Here is another question, and if it is against forum policy, please void it as I do not wish to offend.
I went to the diagrams of my model, found the parts I may need, and then priced them on the web. The service man is charging 4 times what the cost of the part is on appliancerepair.com Now, I am not complaining as he has skills that I do not have, and I have no objection to paying for knowledge and service, but is this a “normal” practice of billing?
I figured double the price for the part, and once more for the service, so and $80 part should cost me a $240 repair. I live in Florida, and is there a “standard” for billing, or is it whatever the market will bear?

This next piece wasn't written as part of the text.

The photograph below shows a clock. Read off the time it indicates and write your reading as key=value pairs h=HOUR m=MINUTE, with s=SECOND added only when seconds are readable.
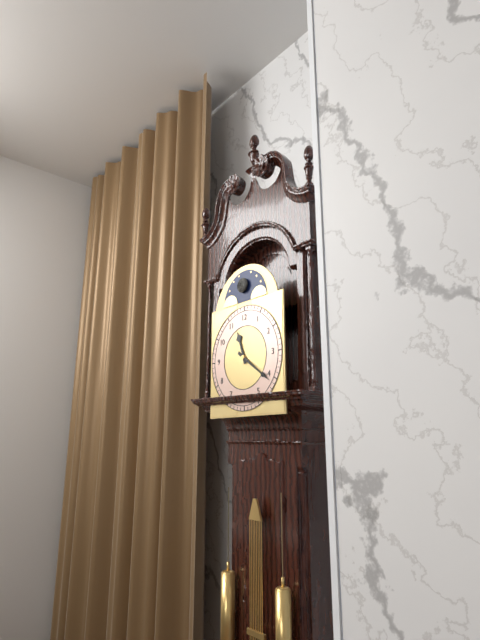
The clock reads h=11 m=21
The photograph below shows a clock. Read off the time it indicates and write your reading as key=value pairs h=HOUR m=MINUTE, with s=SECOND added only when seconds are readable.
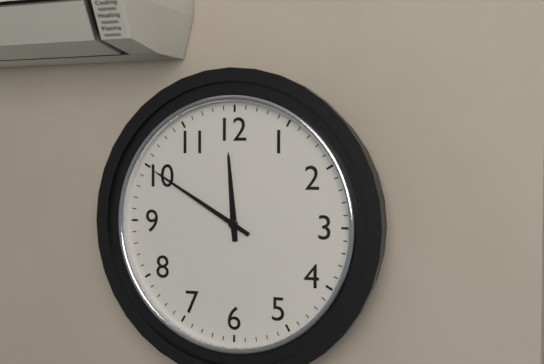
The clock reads h=11 m=50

That much of a markup is excessive. If you paid the bill I would call them back and ask for money back. Standard markup for semi-high priced parts is double the wholesale price. Also, the price you found IS a retail price already, so his charge is way over the industry standard, if one exists.
I mark up 4x wholesale on cheap parts as I want to get some decent price for my efforts.
When I sell like a fuse, or a $3 part, I will charge $10 or more, otherwise it is hardly worth my time to pull out of stock, allow for shipping and sell. On expensive parts, like an $80 part, I might just charge $110 if it is part of a service call.
As a rule, for me as a small business owner, when someone wants an expensive, special part, I give them a web site to order it, I just don’t want to get stuck with the part if they never show up.
I pride myself on full disclosure, so I show the client the shipping bill and tell him what I earned on the part.